Para se preparar para a reunião, Hess jejuou por três dias para clarear sua mente. “Eu estava bem o suficiente para uma conferência de duas horas e meia, embora eu ainda estivesse sob a influência de uma pequena quantidade de veneno cerebral.” O senhor chanceler, no entanto, achou o plano de paz de Hess pouco convincente e suas queixas de maus tratos incríveis. . Ele partiu, escreveu Hess, "convencido de que eu havia me tornado uma vítima da psicose na prisão".

Logo não era apenas um veneno cerebral em sua comida. Hess acreditava que os britânicos colocavam um pó de indução na lavagem de roupa e que a vaselina que davam a ele para tratar a erupção continha veneno do coração. Ele acreditava que os guardas adicionaram lascas de ossos e pediram as suas refeições para quebrar os dentes. Ele atribuiu seu estômago azedo à sua comida com tanto ácido "a pele se soltou e pendurou em pequenos pedaços do meu paladar." Em desespero, ele escreveu: "Eu arranhei cal das paredes na esperança de que isso iria neutralizar o outras coisas, mas eu não tive sucesso ”. Quando suas dores no estômago desapareceram, foi porque“ meu corpo reajustou ”e assim“ pararam de me dar mais ácido ”.

Em novembro de 1941, Hess enviou uma carta pedindo uma reunião com o enviado suíço em Londres, que ele achava que poderia intervir em seu nome. "Eu mal havia enviado a carta", lembrou Hess, "quando novamente grandes quantidades de veneno cerebral foram colocadas na minha comida para destruir minha memória." O enviado suíço visitou Hess, várias vezes, e concordou em colher amostras de seus remédios por um tempo. análise laboratorial. Quando os testes determinaram que nada estava errado, Hess concluiu que "era fácil para o serviço secreto ... dar ordens para que nada fosse encontrado neles por razões importantes para a condução da guerra".
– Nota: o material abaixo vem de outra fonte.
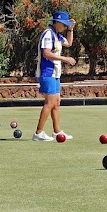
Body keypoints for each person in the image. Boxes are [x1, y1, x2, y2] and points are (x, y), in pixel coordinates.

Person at [33, 11, 77, 142]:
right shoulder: (48, 34)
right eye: (64, 25)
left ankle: (57, 131)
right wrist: (64, 58)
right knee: (50, 103)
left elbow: (68, 43)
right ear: (57, 22)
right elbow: (46, 53)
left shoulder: (57, 35)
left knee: (56, 103)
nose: (64, 27)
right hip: (47, 72)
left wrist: (71, 29)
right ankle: (38, 132)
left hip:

Com o passar dos meses, Hess tentou duas vezes se matar, pulando por cima de uma grade de escada e esfaqueando-se com uma faca de manteiga. Sua obsessão pela comida era implacável. Quando o enviado suíço visitou em agosto de 1943, Hess perdeu 40 quilos. Em novembro de 1944, Hess solicitou aos britânicos uma "licença de ausência" na Suíça para restaurar sua saúde. Foi negado.

Quando Hess foi transferido para Nuremberg em outubro de 1945, ele deixou seus pacotes de alimentos sob protesto e pediu a Kelley que se certificasse de que estavam seguros. Kelley determinou que, embora Hess sofresse de "uma verdadeira psiconeurose, principalmente do tipo histérico, enxertada em uma personalidade básica paranóide e esquizóide, com amnésia, parcialmente genuína e parcialmente fingida", ele estava em condições de ser julgado. Mais de meia dúzia de outros psiquiatras, da Rússia, França, Inglaterra e Estados Unidos, concordaram.

A maioria dos outros réus de Nuremberg foi condenada à morte, mas Hess, condenado por duas acusações relacionadas a crimes contra a paz, foi condenado à prisão perpétua.

Douglas Kelley Sr. concluiu que os réus de Nuremberg representavam não especificamente uma patologia nazista, mas que "eles eram simplesmente criaturas do seu meio ambiente, como todos os humanos são". Kelley se suicidou no Dia de Ano Novo de 1958, engolindo uma cápsula de cianeto na frente de seu corpo. família. (Goering também havia tomado cianureto, depois de ter sido condenado a enforcá-lo). Hess passou 40 anos reclamando da comida e de sua saúde na prisão de Spandau, no oeste de Berlim, antes de ele conseguir o que havia tentado duas vezes antes. Ele se enforcou com uma extensão em 17 de agosto de 1987. Ele tinha 93 anos.